> **Assignment a**
In the passage about life on the road, switch "hang glider" to "parachute" and write out the part starting with "Life on the" and going on through "had been exposed.".

> **Text segment**
*-*-*
Life on the road was one big pot-fest back then, with an occasional peyote or mushroom trip thrown in – along with an occasional encounter with some very dangerous hombres (much of this is in my book, Dream Weaver). In retrospect, it seems obvious what was driving me to danger: the need for the ultimate, aka, God. The hitchhiking voyages had been leaps of faith as outlandish as jumping off of cliffs with a hang glider, and I understood even then that the goal was eternal paradise. Of course I did not find it. One cannot jump into paradise; one has to be gifted with it internally. But the reason for the drive to insanity that had run through my family had been exposed.
This was made evident when the hang glider and drug pusher cousin laid all that aside shortly after his involvement with the law to become a Jesus freak. It was not a temporary turn for him in an attempt to save his life. Rather, it became his sole and soul passion, his career and hobbies reduced to side issues. It is still his primary concern today.
How many of the saints were bad boys and risk takers throughout the centuries? All the Apostles had to have been, but many had become so AFTER the dispensation of the Holy Spirit. Of those before? Certainly Saul, who later became Paul, was one; and Joan of Arc and St Francis (a former soldier who came into court naked to defy his father) and probably Mother Teresa and maybe even Pope John Paul 11. Most would become “insane” risk takers after the work of the Spirit, but the story of spiritual people who burned with undefined passion before and those with holy passion after is the same: God wants people, as Jesus said, who will “set the world on fire” (Luke 12:49). Of others, of those of lukewarm faith or passions, these Jesus would “spit [you] out of my mouth” (Rev 3:16) While this does not mean that all the saints were manic maniacs – many were quiet people whose fire burned silently within – it does show what this craziness is for.
Think of that then: a world where the passions that are now spent on self-gain and self-destruction are instead directed towards the passion of the Spirit. Echoing Jesus, St Catherine of Sienna was certain that those - meaning everyone – who follow the path set for them by God would, again, “light the world on fire.” For those of a quieter persuasion, that would mean bursting out of the “life of quiet desperation” into the world as one who, in some fashion, has become a person of passion. For those of a more wild and untamed nature, this energy would be redirected, as it was for my cousin, who was several notches crazier than I.
*-*-*
> **Assignment b**
Rewrite the chart analysis records as a Markdown table with the columns Row and Line. Start with the line with "At how many" and go through the end of the records, leaving out blank lines and the pictures.

[Chart analysis data]
*-*-*
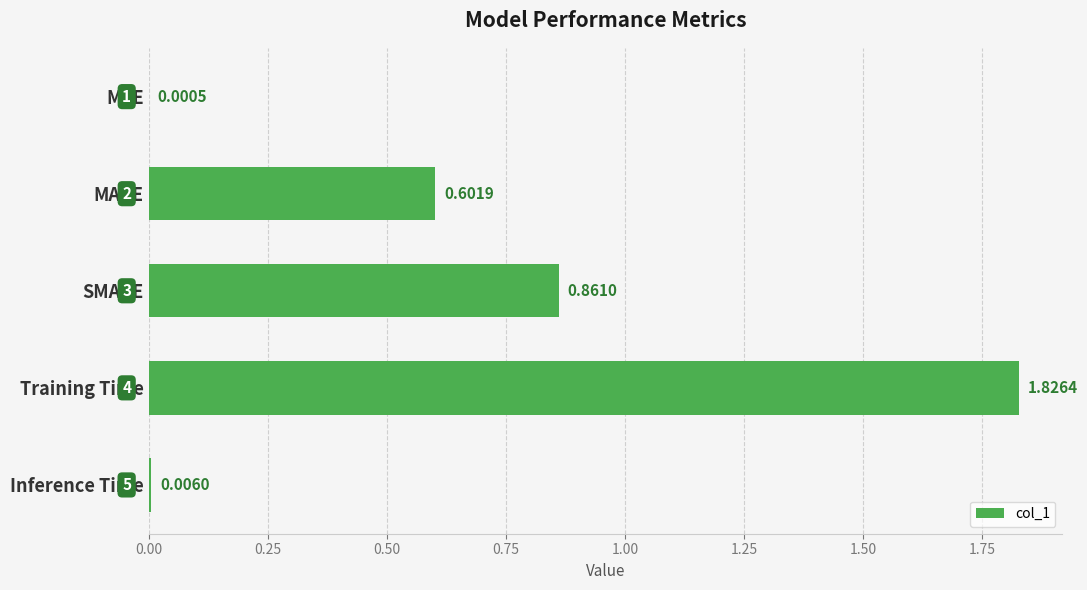

Where is the data nearest to the value 0?

MSE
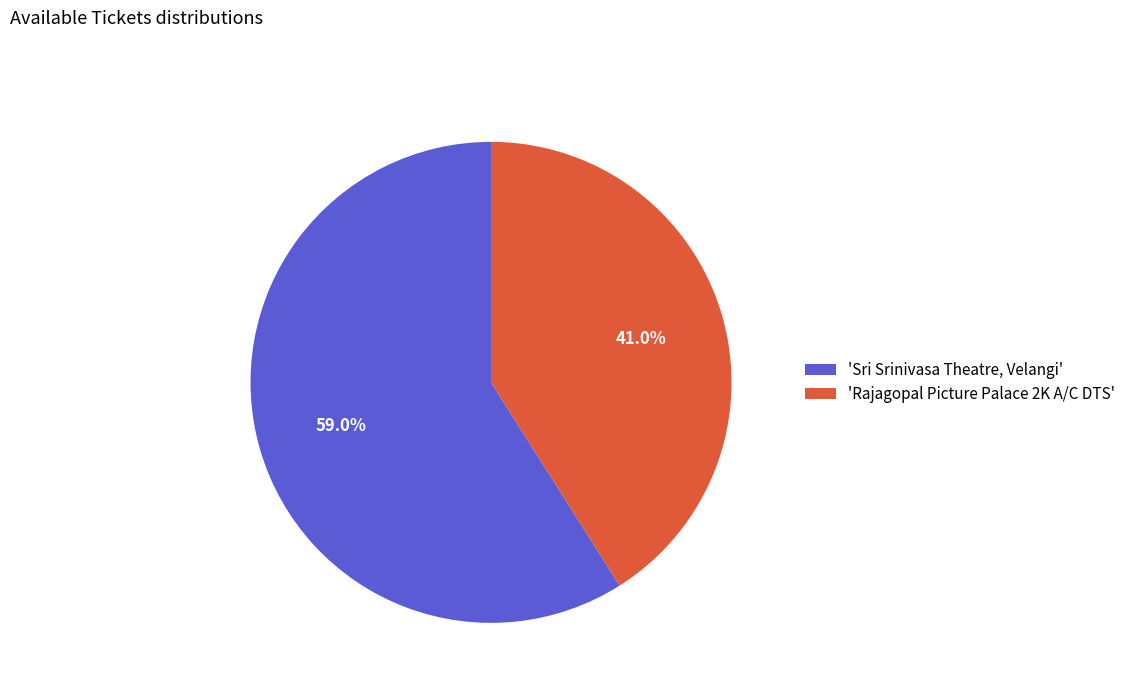

How many segments does this pie chart have?

2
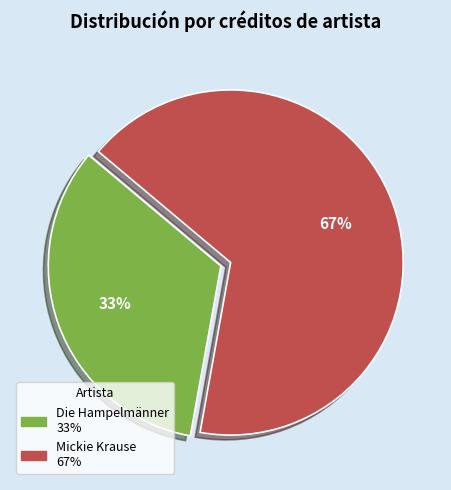

Does any single category account for the majority?

Yes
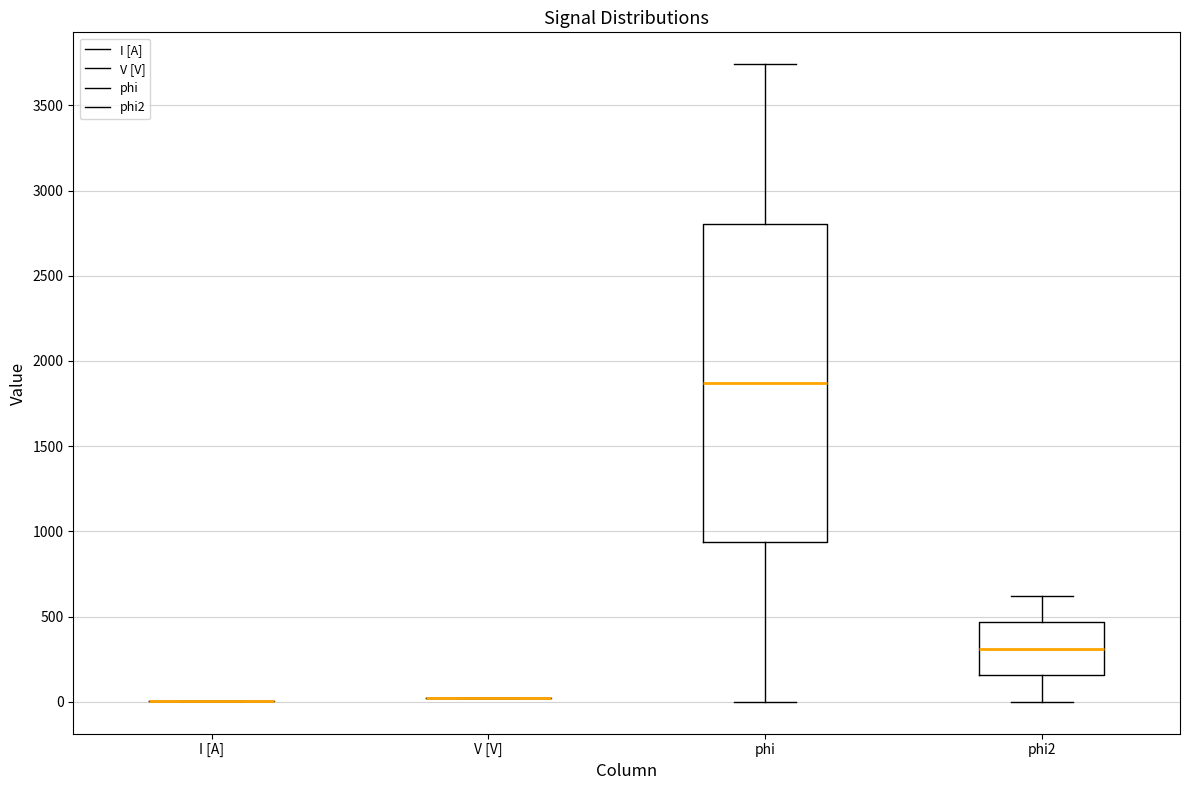

Reading left to right, read every box against the y-axis: the position of its median line, the range the box covers, and the ends of its whiskers. The values are not printed on the chart, so give them approximately, as read against the axis.

I [A]: box collapsed to a line at 0, whiskers 0 to 0
V [V]: box collapsed to a line at 0, whiskers 0 to 0
phi: median 1850, box 950 to 2800, whiskers 0 to 3750
phi2: median 300, box 150 to 450, whiskers 0 to 600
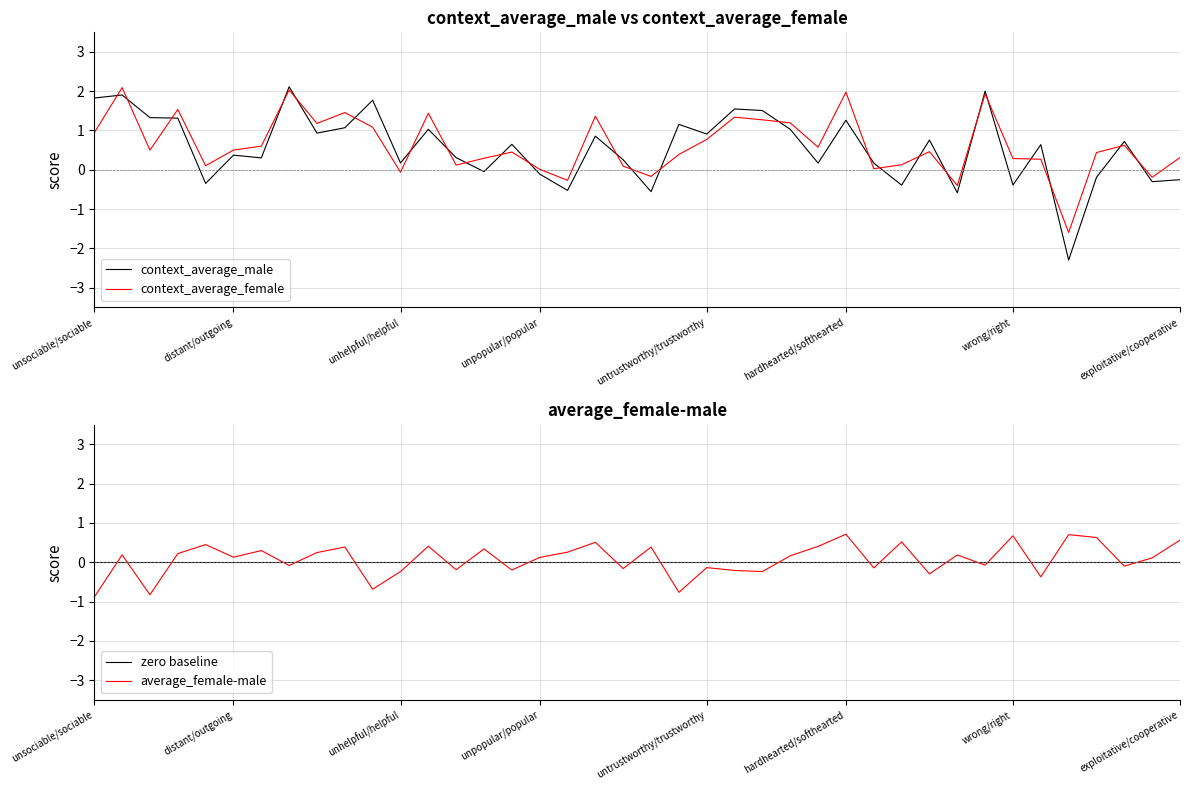

What is the minimum value for context_average_female?

-1.6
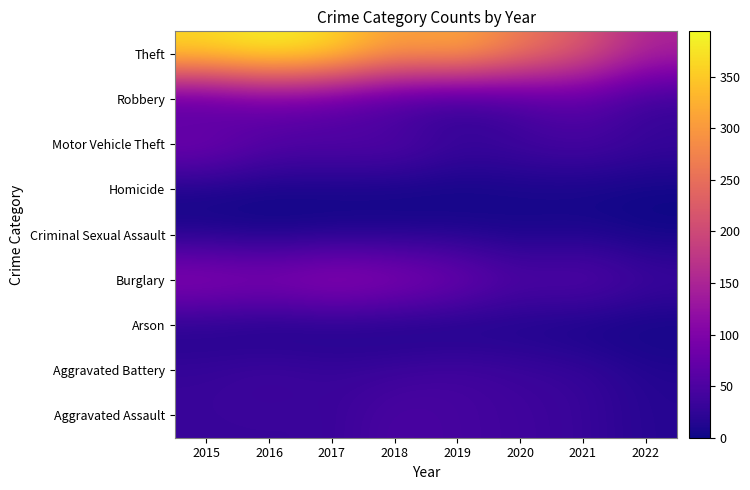

At how many categories does at least one series exceed 266?

6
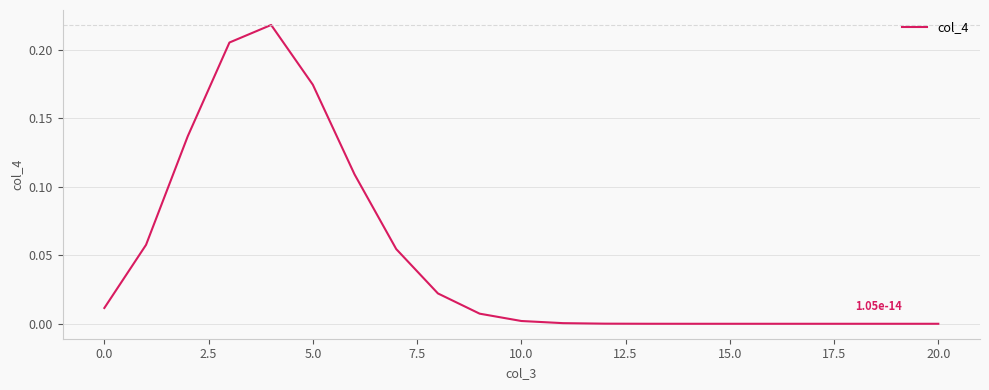

Is this an area chart (filled region under the line)?

No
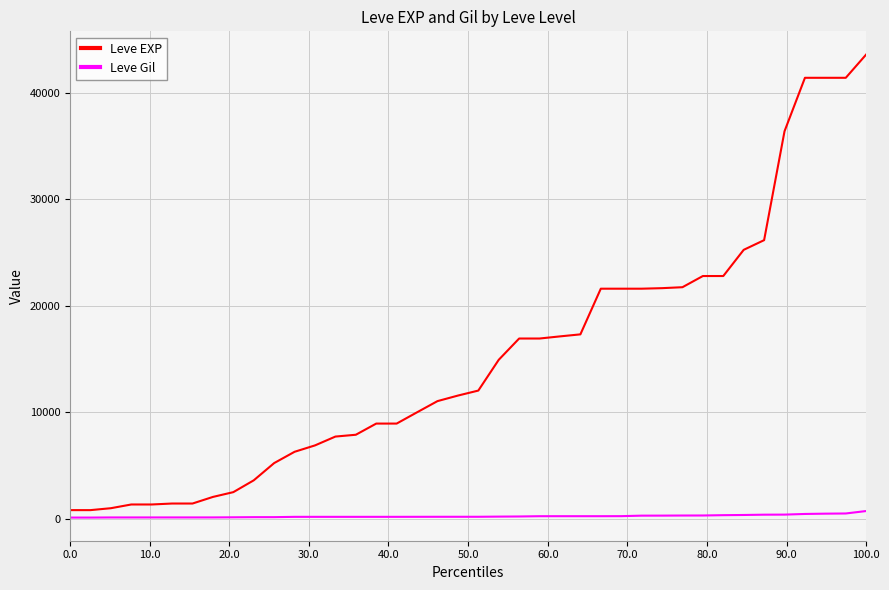

Which series has the largest range (max minus min)?

Leve EXP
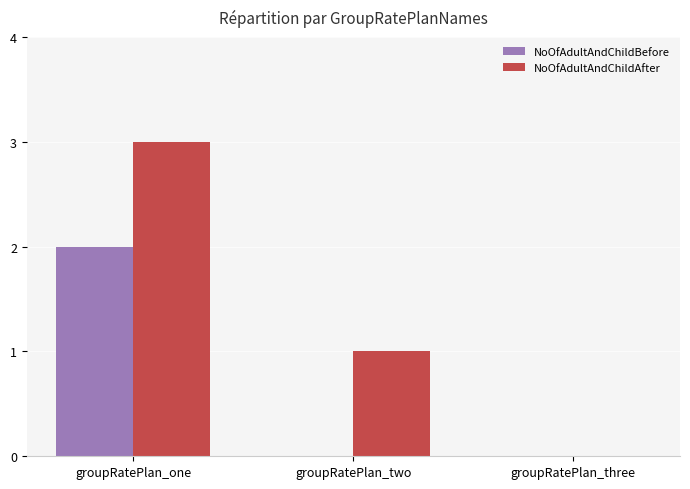

Which series has the largest total across all categories?

NoOfAdultAndChildAfter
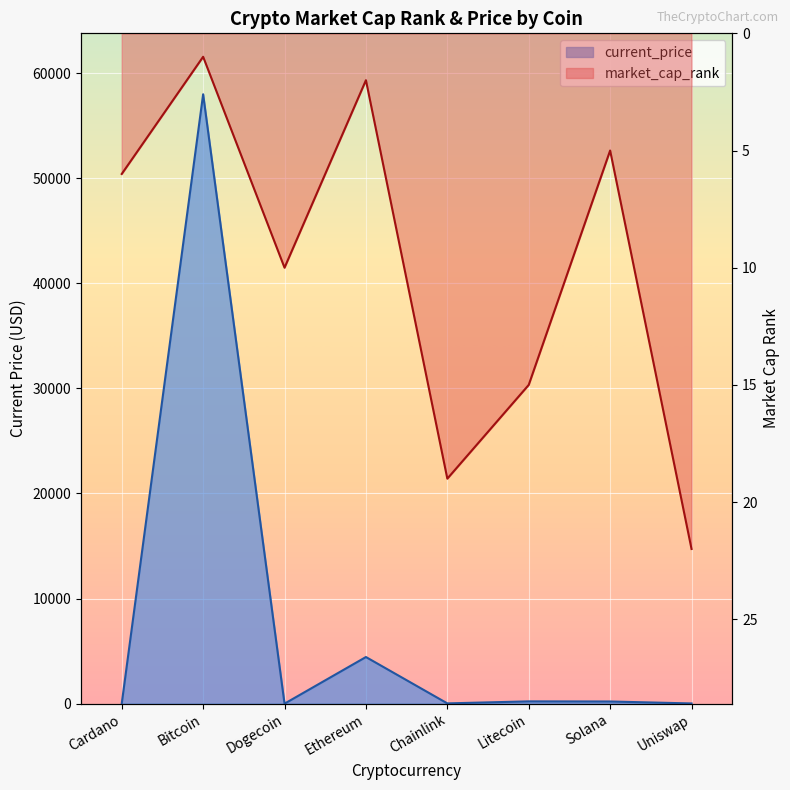

What value does the market_cap_rank series have at Litecoin?

15.0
*-*-*
> **Solution a**
Life on the road was one big pot-fest back then, with an occasional peyote or mushroom trip thrown in – along with an occasional encounter with some very dangerous hombres (much of this is in my book, Dream Weaver). In retrospect, it seems obvious what was driving me to danger: the need for the ultimate, aka, God. The hitchhiking voyages had been leaps of faith as outlandish as jumping off of cliffs with a parachute, and I understood even then that the goal was eternal paradise. Of course I did not find it. One cannot jump into paradise; one has to be gifted with it internally. But the reason for the drive to insanity that had run through my family had been exposed.

> **Solution b**
| Row | Line |
|---|---|
| 1 | At how many categories does at least one series exceed 266? |
| 2 | 6 |
| 3 | Is this an area chart (filled region under the line)? |
| 4 | No |
| 5 | Which series has the largest range (max minus min)? |
| 6 | Leve EXP |
| 7 | Which series has the largest total across all categories? |
| 8 | NoOfAdultAndChildAfter |
| 9 | What value does the market_cap_rank series have at Litecoin? |
| 10 | 15.0 |